When I was a kid, before I was saddled with the conviction that every wild place near home had been paved over and subjugated, I used to explore. When I was twelve, my eldest brother went into the Army. He returned home after basic training with gifts. For me he had an Army backpack and a canteen.
That pack might as well have been sewn with golden thread for how valuable it was to me. I’m sure my brother thought I would find some use for it, but I don’t think he had any idea what a little wanderer I was, and how fortunate a gift he’d given. That was my first backpack, and it meant that my travels could be greatly expanded — at least, in the geographic terms my twelve-year-old mind perceived. Without provisions, at most I could wander for twenty minutes or so along the creek that led away from our apartment complex into unnamed — and as far as I was concerned, uncharted — lands. But with my pack, stuffed with a PBJ, something to drink, a journal, and an extra pair of shoes, I wandered for hours. This was the standard stuff of a Midwestern childhood — butterflies, crawdads, minnows, the occasional raccoon, and lots of creek water. Neither of my parents knew what I was up to, and thank goodness, because one or both might have been tempted to put a stop to my little expeditions. Without them, my childhood would have been inexpressibly dimmer, and perhaps my adulthood as well.
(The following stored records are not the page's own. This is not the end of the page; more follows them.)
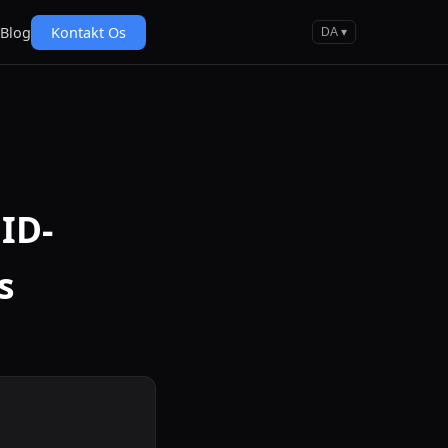
Blog
Kontakt Os
DA ▾
ID-
s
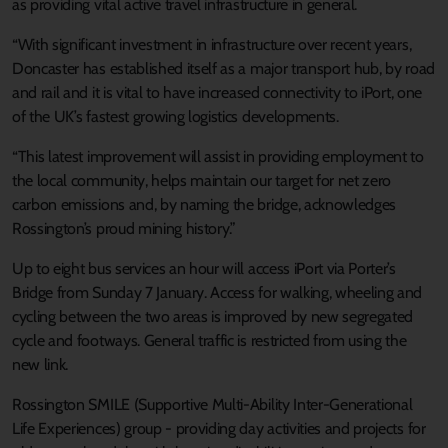
as providing vital active travel infrastructure in general.
“With significant investment in infrastructure over recent years,
Doncaster has established itself as a major transport hub, by road
and rail and it is vital to have increased connectivity to iPort, one
of the UK’s fastest growing logistics developments.
“This latest improvement will assist in providing employment to
the local community, helps maintain our target for net zero
carbon emissions and, by naming the bridge, acknowledges
Rossington’s proud mining history.”
Up to eight bus services an hour will access iPort via Porter’s
Bridge from Sunday 7 January. Access for walking, wheeling and
cycling between the two areas is improved by new segregated
cycle and footways. General traffic is restricted from using the
new link.
Rossington SMILE (Supportive Multi-Ability Inter-Generational
Life Experiences) group - providing day activities and projects for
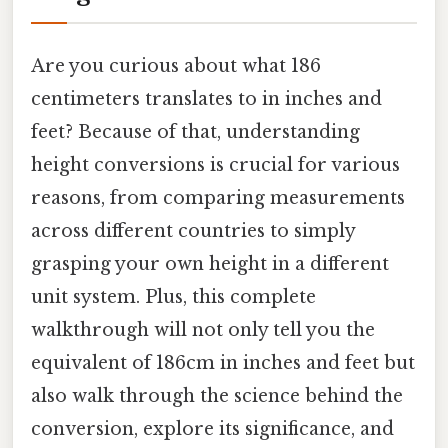
Are you curious about what 186
centimeters translates to in inches and
feet? Because of that, understanding
height conversions is crucial for various
reasons, from comparing measurements
across different countries to simply
grasping your own height in a different
unit system. Plus, this complete
walkthrough will not only tell you the
equivalent of 186cm in inches and feet but
also walk through the science behind the
conversion, explore its significance, and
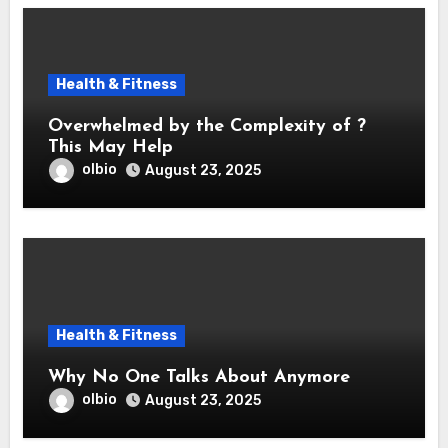
Health & Fitness
Overwhelmed by the Complexity of ?
This May Help
olbio
August 23, 2025
Health & Fitness
Why No One Talks About Anymore
olbio
August 23, 2025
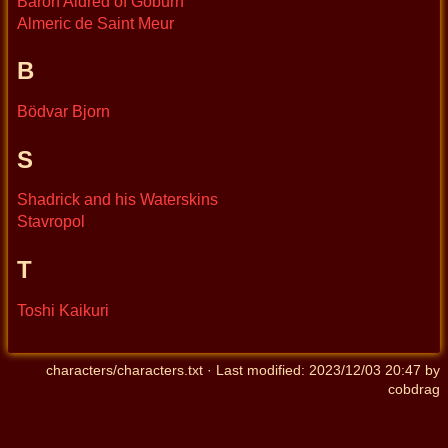
Baron Aldred of Goburn
Almeric de Saint Meur
B
Bödvar Bjorn
S
Shadrick and his Waterskins
Stavropol
T
Toshi Kaikuri
characters/characters.txt
· Last modified:
2023/12/03 20:47
by
cobdrag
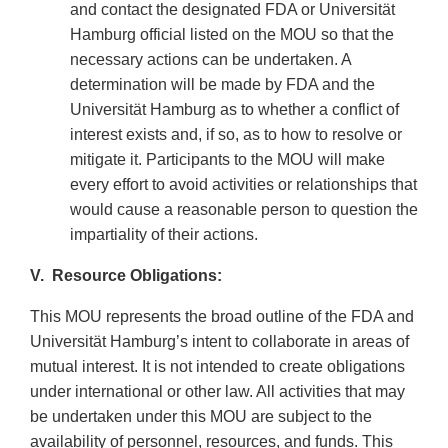
and contact the designated FDA or Universität
Hamburg official listed on the MOU so that the
necessary actions can be undertaken. A
determination will be made by FDA and the
Universität Hamburg as to whether a conflict of
interest exists and, if so, as to how to resolve or
mitigate it. Participants to the MOU will make
every effort to avoid activities or relationships that
would cause a reasonable person to question the
impartiality of their actions.
V. Resource Obligations:
This MOU represents the broad outline of the FDA and
Universität Hamburg’s intent to collaborate in areas of
mutual interest. It is not intended to create obligations
under international or other law. All activities that may
be undertaken under this MOU are subject to the
availability of personnel, resources, and funds. This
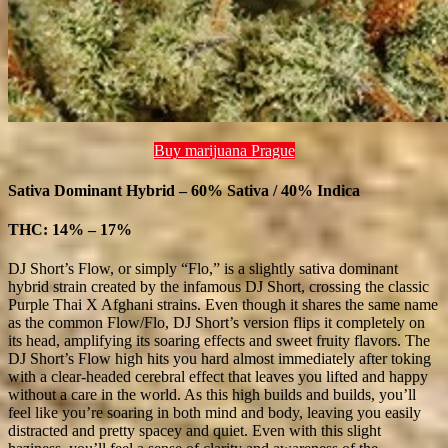
Buy marijuana Prague
Sativa Dominant Hybrid – 60% Sativa / 40% Indica
THC: 14% – 17%
DJ Short’s Flow, or simply “Flo,” is a slightly sativa dominant
hybrid strain created by the infamous DJ Short, crossing the classic
Purple Thai X Afghani strains. Even though it shares the same name
as the common Flow/Flo, DJ Short’s version flips it completely on
its head, amplifying its soaring effects and sweet fruity flavors. The
DJ Short’s Flow high hits you hard almost immediately after toking
with a clear-headed cerebral effect that leaves you lifted and happy
without a care in the world. As this high builds and builds, you’ll
feel like you’re soaring in both mind and body, leaving you easily
distracted and pretty spacey and quiet. Even with this slight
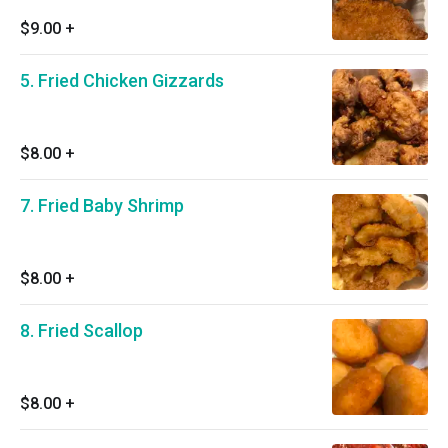
$9.00
+
5. Fried Chicken Gizzards
$8.00
+
7. Fried Baby Shrimp
$8.00
+
8. Fried Scallop
$8.00
+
Of course, times have changed, as they say. Thirty years later, the places I explored with that backpack are now mostly subdivisions. There are far fewer paths for kids to take into places that are not quite large enough to be called wilderness, but are not at all civilized. Now I live on a 1.5 acre plot just outside Interstate 465 around Indianapolis. It feels a lot less urbanized — or even suburbanized — around here, but I still assumed there were no spaces available for exploration. And then we started to hear from our neighbors about a path that branches off the street in the neighborhood next to our house. One neighbor mentioned that he goes birdwatching in a field behind the subdivision. Another neighbor told us there were two lakes, complete with beavers, toward the back of the lengthy open area.
How did I miss this? I wasted no time, and announced my intention this morning to explore this place. Travis is at the tail end of five days of a vicious stomach flu, and its indicative of either his affection for me or his own exploratory nature that he agreed to go with me. As for the path, we had passed it hundreds of times, and had always assumed it was a driveway.
It wasn’t a driveway. It led to this:
We weren’t on this road two minutes before a coyote ran across it. Thomas was good. He came back when called, and the coyote was smart enough to make itself scarce. We saw it again on the way back; it started to run across the road from the woods, saw us and then slipped back into the forest. Eventually we came to two thickly wooded, natural lakes. There were frogs and turtles, and a beaver swam busily in the water, tree branch in tow. Birds flew about industriously, small twigs in their beaks for nesting material. Our mouths dropped open.
“It looks like a completely healthy ecosystem,” I said in awe.
We walked all around the largest lake, and on our way back we ran into an older man, shirtless and tanned, with a fishing pole. He gave us the rundown. The place is owned by several people. They don’t mind people strolling through, but they’re pretty picky about actual, extended use. They’d given him permission to fish. I’m pretty sure they won’t care about my photography and my walks, which is all I’m interested in anyway.
The morning was a delight, an unexpected bridge back to the time that formed my attraction to the natural world. Suddenly I was remembering what it was like to be twelve, and finding an improbable landscape, a non-designated, unmarked wild space, that was not supposed to be there.